_Work required_
Would you transcribe exactly the lines from the one containing "left eye: (311, 388)" to the last line of the data below, both ends included, but none of the pictures?
··· Source material ···
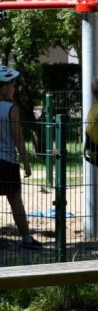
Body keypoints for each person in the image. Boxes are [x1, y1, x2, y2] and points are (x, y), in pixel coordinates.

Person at [0, 66, 42, 249]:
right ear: (3, 87)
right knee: (15, 199)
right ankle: (26, 239)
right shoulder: (12, 109)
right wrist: (26, 163)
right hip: (7, 161)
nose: (14, 88)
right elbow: (18, 138)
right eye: (12, 84)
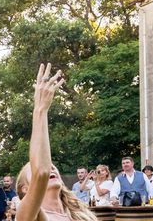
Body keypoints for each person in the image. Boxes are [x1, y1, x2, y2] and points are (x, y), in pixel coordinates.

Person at [15, 63, 96, 221]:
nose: (50, 167)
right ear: (25, 189)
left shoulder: (80, 213)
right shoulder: (29, 215)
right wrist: (40, 109)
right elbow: (42, 172)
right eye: (32, 169)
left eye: (53, 165)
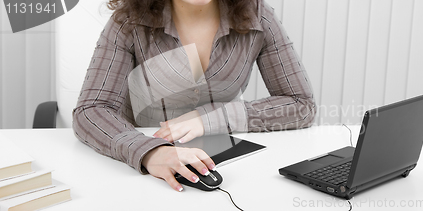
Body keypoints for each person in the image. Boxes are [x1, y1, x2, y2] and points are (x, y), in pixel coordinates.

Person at [73, 0, 316, 192]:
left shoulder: (257, 14)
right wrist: (150, 151)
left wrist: (210, 118)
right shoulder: (130, 19)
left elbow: (301, 104)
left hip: (232, 169)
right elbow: (91, 110)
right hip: (141, 175)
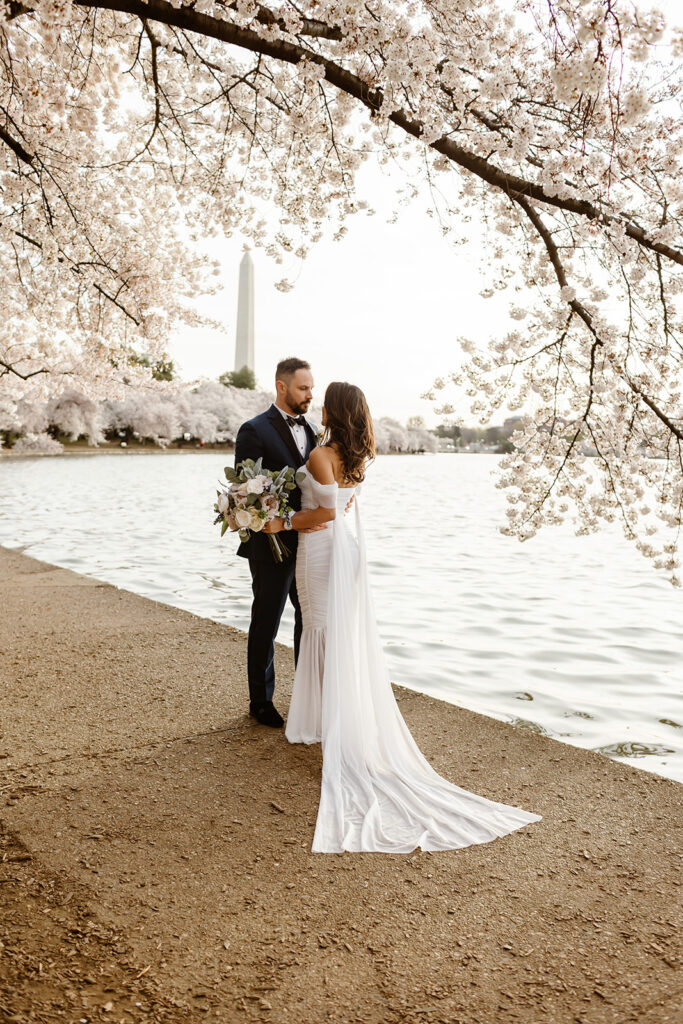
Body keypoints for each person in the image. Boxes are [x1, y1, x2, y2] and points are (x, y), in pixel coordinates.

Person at [264, 381, 542, 854]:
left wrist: (278, 523)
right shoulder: (353, 456)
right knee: (334, 635)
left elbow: (323, 517)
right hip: (344, 555)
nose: (322, 404)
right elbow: (341, 506)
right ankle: (327, 720)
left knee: (320, 631)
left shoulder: (319, 457)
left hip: (321, 553)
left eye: (326, 398)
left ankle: (330, 726)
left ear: (335, 409)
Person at [234, 357, 323, 728]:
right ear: (281, 386)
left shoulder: (314, 432)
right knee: (267, 620)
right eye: (303, 388)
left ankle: (307, 698)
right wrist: (266, 521)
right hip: (270, 545)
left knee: (308, 620)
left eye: (311, 388)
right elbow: (245, 490)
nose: (310, 395)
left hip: (310, 542)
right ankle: (261, 701)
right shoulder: (253, 429)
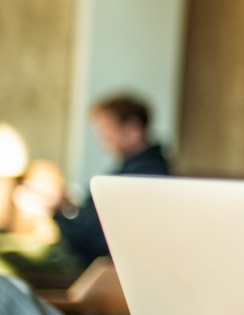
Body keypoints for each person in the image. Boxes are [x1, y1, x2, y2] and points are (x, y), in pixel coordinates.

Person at [20, 94, 172, 265]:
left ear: (132, 129)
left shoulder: (141, 177)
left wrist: (56, 211)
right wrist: (65, 207)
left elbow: (95, 242)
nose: (103, 140)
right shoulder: (132, 171)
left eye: (106, 130)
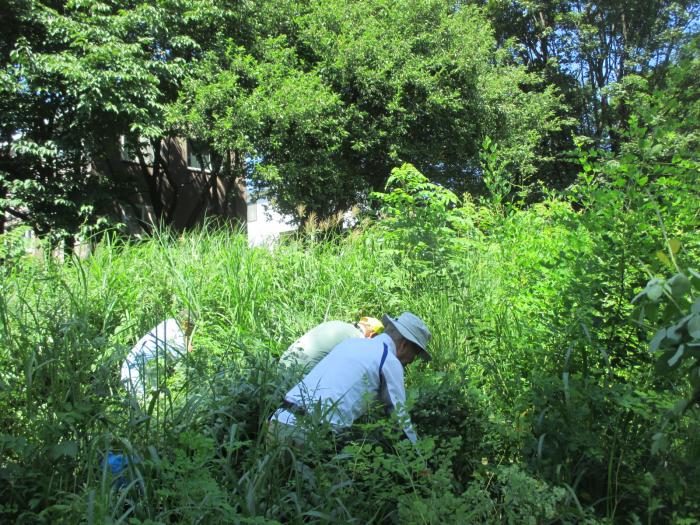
···
_Response to this exercise_
left eye: (311, 388)
right elbow: (245, 490)
nose: (310, 395)
left hip: (310, 542)
right ankle: (261, 701)
right shoulder: (253, 429)
Body keypoints for each person in the image. Boxes are [x1, y1, x2, y2] and points are (x, y), in pixel coordinates.

Person at [20, 94, 172, 265]:
left ear: (132, 129)
left shoulder: (141, 177)
left wrist: (56, 211)
right wrist: (65, 207)
left elbow: (95, 242)
nose: (103, 140)
right shoulder: (132, 171)
left eye: (106, 130)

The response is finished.